= Beginning of Section =

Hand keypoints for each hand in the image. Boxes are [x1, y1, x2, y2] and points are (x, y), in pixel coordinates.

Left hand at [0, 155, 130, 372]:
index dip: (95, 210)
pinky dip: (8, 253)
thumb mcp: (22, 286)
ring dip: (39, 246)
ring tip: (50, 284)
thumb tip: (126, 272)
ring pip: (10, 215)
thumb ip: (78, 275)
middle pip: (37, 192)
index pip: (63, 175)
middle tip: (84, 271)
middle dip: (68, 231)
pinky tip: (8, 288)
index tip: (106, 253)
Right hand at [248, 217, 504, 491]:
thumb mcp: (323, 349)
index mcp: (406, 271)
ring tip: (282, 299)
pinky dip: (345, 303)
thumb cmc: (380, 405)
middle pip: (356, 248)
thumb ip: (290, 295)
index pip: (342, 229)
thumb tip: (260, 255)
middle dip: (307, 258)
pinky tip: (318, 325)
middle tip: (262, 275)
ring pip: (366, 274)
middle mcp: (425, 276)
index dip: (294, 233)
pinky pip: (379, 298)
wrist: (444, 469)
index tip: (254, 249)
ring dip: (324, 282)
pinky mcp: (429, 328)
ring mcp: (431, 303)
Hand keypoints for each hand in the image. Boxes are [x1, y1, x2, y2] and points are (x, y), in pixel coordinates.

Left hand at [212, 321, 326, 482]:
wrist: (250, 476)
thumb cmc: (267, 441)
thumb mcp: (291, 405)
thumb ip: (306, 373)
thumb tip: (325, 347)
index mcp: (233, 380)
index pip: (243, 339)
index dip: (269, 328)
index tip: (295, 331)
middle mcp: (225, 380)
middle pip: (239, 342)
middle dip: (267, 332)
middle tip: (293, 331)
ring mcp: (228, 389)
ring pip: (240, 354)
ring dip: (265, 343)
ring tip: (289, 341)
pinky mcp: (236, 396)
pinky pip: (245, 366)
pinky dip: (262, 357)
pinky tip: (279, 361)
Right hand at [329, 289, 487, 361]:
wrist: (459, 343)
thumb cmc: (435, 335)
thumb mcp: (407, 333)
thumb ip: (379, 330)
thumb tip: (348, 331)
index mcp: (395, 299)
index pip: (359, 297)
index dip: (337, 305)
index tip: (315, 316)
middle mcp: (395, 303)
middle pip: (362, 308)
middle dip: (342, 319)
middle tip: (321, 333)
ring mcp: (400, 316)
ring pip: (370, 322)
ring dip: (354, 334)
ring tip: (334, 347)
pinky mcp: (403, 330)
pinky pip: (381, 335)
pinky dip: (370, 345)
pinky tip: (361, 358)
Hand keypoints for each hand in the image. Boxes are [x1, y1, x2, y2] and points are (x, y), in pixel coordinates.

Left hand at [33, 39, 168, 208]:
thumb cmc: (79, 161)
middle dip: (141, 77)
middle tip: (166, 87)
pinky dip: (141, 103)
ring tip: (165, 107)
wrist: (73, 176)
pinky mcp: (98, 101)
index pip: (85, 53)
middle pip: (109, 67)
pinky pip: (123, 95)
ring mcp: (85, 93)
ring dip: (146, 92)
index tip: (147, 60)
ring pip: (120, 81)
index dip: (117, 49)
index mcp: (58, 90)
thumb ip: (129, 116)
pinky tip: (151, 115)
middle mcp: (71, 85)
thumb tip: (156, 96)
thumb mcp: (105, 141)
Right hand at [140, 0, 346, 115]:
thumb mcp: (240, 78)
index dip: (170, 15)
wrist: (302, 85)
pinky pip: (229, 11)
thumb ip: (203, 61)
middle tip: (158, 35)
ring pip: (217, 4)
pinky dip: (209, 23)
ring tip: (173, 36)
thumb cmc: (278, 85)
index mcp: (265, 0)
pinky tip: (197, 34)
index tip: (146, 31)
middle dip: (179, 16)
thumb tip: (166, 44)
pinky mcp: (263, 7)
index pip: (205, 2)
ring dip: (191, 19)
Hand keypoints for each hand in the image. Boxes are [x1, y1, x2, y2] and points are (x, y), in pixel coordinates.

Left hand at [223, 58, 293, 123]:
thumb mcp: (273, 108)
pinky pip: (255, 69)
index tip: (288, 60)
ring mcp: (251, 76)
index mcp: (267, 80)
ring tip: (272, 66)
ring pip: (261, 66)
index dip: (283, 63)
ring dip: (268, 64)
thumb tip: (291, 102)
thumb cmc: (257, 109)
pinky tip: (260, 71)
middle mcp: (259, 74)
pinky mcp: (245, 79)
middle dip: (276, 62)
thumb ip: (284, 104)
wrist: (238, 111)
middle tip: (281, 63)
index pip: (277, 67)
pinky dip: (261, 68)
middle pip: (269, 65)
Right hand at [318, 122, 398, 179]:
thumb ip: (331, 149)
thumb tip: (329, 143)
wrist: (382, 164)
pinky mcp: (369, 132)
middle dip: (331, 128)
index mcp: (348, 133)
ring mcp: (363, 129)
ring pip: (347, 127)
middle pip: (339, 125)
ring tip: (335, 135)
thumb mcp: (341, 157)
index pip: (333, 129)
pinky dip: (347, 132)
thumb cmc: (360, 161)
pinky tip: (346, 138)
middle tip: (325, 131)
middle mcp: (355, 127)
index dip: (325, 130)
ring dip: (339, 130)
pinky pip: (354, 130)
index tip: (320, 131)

= End of Section =

◆ **The task**
Repeat the listing exactly, keeping every word in place.

◆ **Response box**
Hand keypoints for each hand in the image. Boxes are [x1, y1, x2, y2] and points are (x, y), in pixel coordinates.

Left hand at [0, 155, 130, 372]:
index dip: (95, 210)
pinky dip: (8, 253)
thumb mcp: (22, 286)
ring dip: (39, 246)
ring tip: (50, 284)
thumb tip: (126, 272)
ring pip: (10, 215)
thumb ip: (78, 275)
middle pip: (37, 192)
index pip: (63, 175)
middle tip: (84, 271)
middle dip: (68, 231)
pinky tip: (8, 288)
index tip: (106, 253)
Right hand at [248, 217, 504, 491]:
thumb mcp: (323, 349)
index mcp: (406, 271)
ring tip: (282, 299)
pinky dip: (345, 303)
thumb cmc: (380, 405)
middle pip: (356, 248)
thumb ip: (290, 295)
index pip: (342, 229)
thumb tip: (260, 255)
middle dip: (307, 258)
pinky tip: (318, 325)
middle tip: (262, 275)
ring pip: (366, 274)
middle mcp: (425, 276)
index dip: (294, 233)
pinky pip: (379, 298)
wrist: (444, 469)
index tip: (254, 249)
ring dip: (324, 282)
pinky mcp: (429, 328)
ring mcp: (431, 303)
Hand keypoints for each hand in the image. Boxes are [x1, y1, x2, y2] and points are (x, y), in pixel coordinates.

Left hand at [212, 321, 326, 482]:
wrist: (250, 476)
thumb cmc: (267, 441)
thumb mcp: (291, 405)
thumb ip: (306, 373)
thumb tip: (325, 347)
index mcp: (233, 380)
index pip: (243, 339)
index dip: (269, 328)
index tip: (295, 331)
middle mcp: (225, 380)
middle pip: (239, 342)
middle dip: (267, 332)
middle tip: (293, 331)
ring mcp: (228, 389)
ring pip: (240, 354)
ring dip: (265, 343)
ring tip: (289, 341)
pinky mcp: (236, 396)
pinky pip: (245, 366)
pinky dip: (262, 357)
pinky tip: (279, 361)
Right hand at [329, 289, 487, 361]:
wrist: (459, 343)
thumb cmc: (435, 335)
thumb mcp: (407, 333)
thumb ip: (379, 330)
thumb tip: (348, 331)
index mcp: (395, 299)
index pip: (359, 297)
index dip: (337, 305)
index tip: (315, 316)
middle mcp: (395, 303)
middle pip: (362, 308)
middle dip: (342, 319)
middle tip: (321, 333)
ring mcp: (400, 316)
ring pip: (370, 322)
ring dip: (354, 334)
ring tip: (334, 347)
pinky mcp: (403, 330)
pinky pip: (381, 335)
pinky dip: (370, 345)
pinky tip: (361, 358)
Hand keypoints for each hand in the image. Boxes are [x1, y1, x2, y2] and points are (x, y), in pixel coordinates.

Left hand at [33, 39, 168, 208]:
thumb cmc: (79, 161)
middle dip: (141, 77)
middle tip: (166, 87)
pinky dip: (141, 103)
ring tip: (165, 107)
wrist: (73, 176)
pinky mcp: (98, 101)
index pip: (85, 53)
middle pip: (109, 67)
pinky pip: (123, 95)
ring mcp: (85, 93)
ring dip: (146, 92)
index tip: (147, 60)
ring pip: (120, 81)
index dip: (117, 49)
index mcp: (58, 90)
thumb ip: (129, 116)
pinky tip: (151, 115)
middle mcp: (71, 85)
thumb tip: (156, 96)
thumb mcp: (105, 141)
Right hand at [140, 0, 346, 115]:
thumb mcp: (240, 78)
index dip: (170, 15)
wrist: (302, 85)
pinky pip: (229, 11)
thumb ip: (203, 61)
middle tip: (158, 35)
ring pip: (217, 4)
pinky dip: (209, 23)
ring tip: (173, 36)
thumb cmc: (278, 85)
index mcp: (265, 0)
pinky tip: (197, 34)
index tip: (146, 31)
middle dip: (179, 16)
thumb tip: (166, 44)
pinky mcp: (263, 7)
index pip: (205, 2)
ring dip: (191, 19)
Hand keypoints for each hand in the image. Boxes are [x1, y1, x2, y2] and points are (x, y), in pixel coordinates.

Left hand at [223, 58, 293, 123]:
thumb mcp: (273, 108)
pinky pip: (255, 69)
index tip: (288, 60)
ring mcp: (251, 76)
index mcp: (267, 80)
ring tip: (272, 66)
ring pip: (261, 66)
index dip: (283, 63)
ring dip: (268, 64)
thumb tip: (291, 102)
thumb cmc: (257, 109)
pinky tip: (260, 71)
middle mcp: (259, 74)
pinky mcp: (245, 79)
middle dip: (276, 62)
thumb ip: (284, 104)
wrist: (238, 111)
middle tip: (281, 63)
index pip: (277, 67)
pinky dip: (261, 68)
middle pip: (269, 65)
Right hand at [318, 122, 398, 179]:
thumb ip: (331, 149)
thumb tip: (329, 143)
wrist: (382, 164)
pinky mcp: (369, 132)
middle dip: (331, 128)
index mcp: (348, 133)
ring mcp: (363, 129)
ring pip: (347, 127)
middle pip: (339, 125)
ring tip: (335, 135)
thumb mcp: (341, 157)
index pip: (333, 129)
pinky dip: (347, 132)
thumb cmc: (360, 161)
pinky tip: (346, 138)
middle tip: (325, 131)
middle mcp: (355, 127)
index dip: (325, 130)
ring dip: (339, 130)
pinky pip: (354, 130)
index tip: (320, 131)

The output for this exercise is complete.